Problem set
1. Please copy from the gold bar thread the part that opens with the words containing "## dtectr (Aug 16, 2011)" and closes with "my dos centavos.".
2. Translate this sentence from the gold bar thread into Spanish: "Make sure you thoroughly clean out the mold you are using."
3. Answer these questions using the gold bar thread:
(a) How many grams of silver did Geo find after digesting the first bar?
(b) What purity does Barren Realms 007 estimate for the second attempt?
(c) According to goldenchild, what could be used to clean out the contaminated crucibles?
***** Passage shown *****
# my first 1 OZT gold bar



## Geo (Aug 16, 2011)

thank you guys for all the advise. ive made buttons and BB's but this is the first bar ive made. i give everyone here the credit for me being able to do it.


----------



## Harold_V (Aug 16, 2011)

Congrats on your success, but it is my opinion that your gold is far from pure. Both color and texture are not great. 

Harold


----------



## Geo (Aug 16, 2011)

i will have it tested. i may refine it again.


----------



## dtectr (Aug 16, 2011)

Geo said:


> i will have it tested. i may refine it again.


I would save the expense of the test and melt, pour into shot or Harold's "cornflakes", & reprocess. 
If the gold is pure you can't hide it. If its not pure, well, you can't hide that either.

just my dos centavos.


----------



## Geo (Aug 16, 2011)

yea. it was 18k  looks like a redo, ill reprocess and recast tomorrow.


----------



## philddreamer (Aug 16, 2011)

Still, very nice brother! You get to practice some more! 8)


----------



## Geo (Aug 18, 2011)

ok. update. after digesting i found 5.6 grams of silver. after checking my stock i discovered a vial of Ag powder missing that contained 6.1 grams. i may have found the source of my contamination. i have been letting my 13 year old help me (safely) with my refining. he may have added the Ag powder thinking it was gold :roll: (thats my story and im sticking to it). :lol: now i need to rinse and melt and recast.


----------



## dtectr (Aug 18, 2011)

You are doing a great job& thanks for keeping us posted on the progress.
dtectr


----------



## Geo (Aug 19, 2011)

ok. second attempt. please tell me if this looks any better. i havent had it tested yet, waiting to see what you all think.


----------



## Barren Realms 007 (Aug 19, 2011)

That is looking good, but I feel you still have some impurities in it. I think you are setting around 97%. Good luck with it.


----------



## goldenchild (Aug 20, 2011)

Make sure you thoroughly clean out the mold you are using. You'll probably also want to use a brand new crucible. The one used to melt the first ingot is contaminated.


----------



## Geo (Aug 20, 2011)

as a matter of fact i just ordered three more 3" melting dishes from steves website. i noticed when i melted the first batch there was a black substance left in the dish under the cooled borax glass. i assumed it was a stain on the dish itself but when i poured this one the black was gone thats when i order the three extra dishes from steve last night.


----------



## goldenchild (Aug 20, 2011)

Yes. Pure gold should leave behind either a purple color or no color at all. The contaminated crucibles however are not lost. You can use them for incineration, inquarting, torch drying and so on. You could even clean them out to a respectable degree using soda ash. Not enough to melt pure gold again but pretty close.
***** Excerpted data *****
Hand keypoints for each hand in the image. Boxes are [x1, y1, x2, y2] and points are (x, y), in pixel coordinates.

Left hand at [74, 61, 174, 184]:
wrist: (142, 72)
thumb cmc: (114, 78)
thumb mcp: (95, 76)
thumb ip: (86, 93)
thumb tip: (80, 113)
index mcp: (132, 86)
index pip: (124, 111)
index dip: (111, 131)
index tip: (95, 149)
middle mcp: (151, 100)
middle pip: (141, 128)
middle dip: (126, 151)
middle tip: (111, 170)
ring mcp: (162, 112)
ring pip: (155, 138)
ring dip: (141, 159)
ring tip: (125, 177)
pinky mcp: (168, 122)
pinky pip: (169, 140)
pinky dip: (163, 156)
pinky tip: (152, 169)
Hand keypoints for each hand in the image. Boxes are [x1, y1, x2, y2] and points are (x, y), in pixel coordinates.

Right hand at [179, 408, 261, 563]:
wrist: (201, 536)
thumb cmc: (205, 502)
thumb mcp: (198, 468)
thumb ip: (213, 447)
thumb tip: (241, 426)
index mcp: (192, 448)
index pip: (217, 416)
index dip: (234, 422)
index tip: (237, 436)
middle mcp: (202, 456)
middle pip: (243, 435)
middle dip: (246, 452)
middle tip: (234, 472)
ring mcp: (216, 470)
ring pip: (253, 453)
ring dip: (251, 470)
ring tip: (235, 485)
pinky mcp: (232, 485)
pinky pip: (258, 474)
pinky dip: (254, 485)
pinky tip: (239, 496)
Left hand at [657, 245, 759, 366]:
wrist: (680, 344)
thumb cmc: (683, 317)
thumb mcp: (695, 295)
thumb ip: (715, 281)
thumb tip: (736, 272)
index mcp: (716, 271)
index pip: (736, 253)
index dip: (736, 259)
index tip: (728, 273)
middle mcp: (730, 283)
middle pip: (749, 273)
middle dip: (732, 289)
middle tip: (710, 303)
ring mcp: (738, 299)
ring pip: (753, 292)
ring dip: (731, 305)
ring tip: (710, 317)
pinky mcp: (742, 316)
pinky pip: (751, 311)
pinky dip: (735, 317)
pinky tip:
*****
Responses to the exercise
1.
## dtectr (Aug 16, 2011)

Geo said:


> i will have it tested. i may refine it again.


I would save the expense of the test and melt, pour into shot or Harold's "cornflakes", & reprocess. 
If the gold is pure you can't hide it. If its not pure, well, you can't hide that either.

just my dos centavos.

2. Asegúrate de limpiar a fondo el molde que estás usando.

3.
(a) 5.6 grams
(b) Around 97%
(c) Soda ash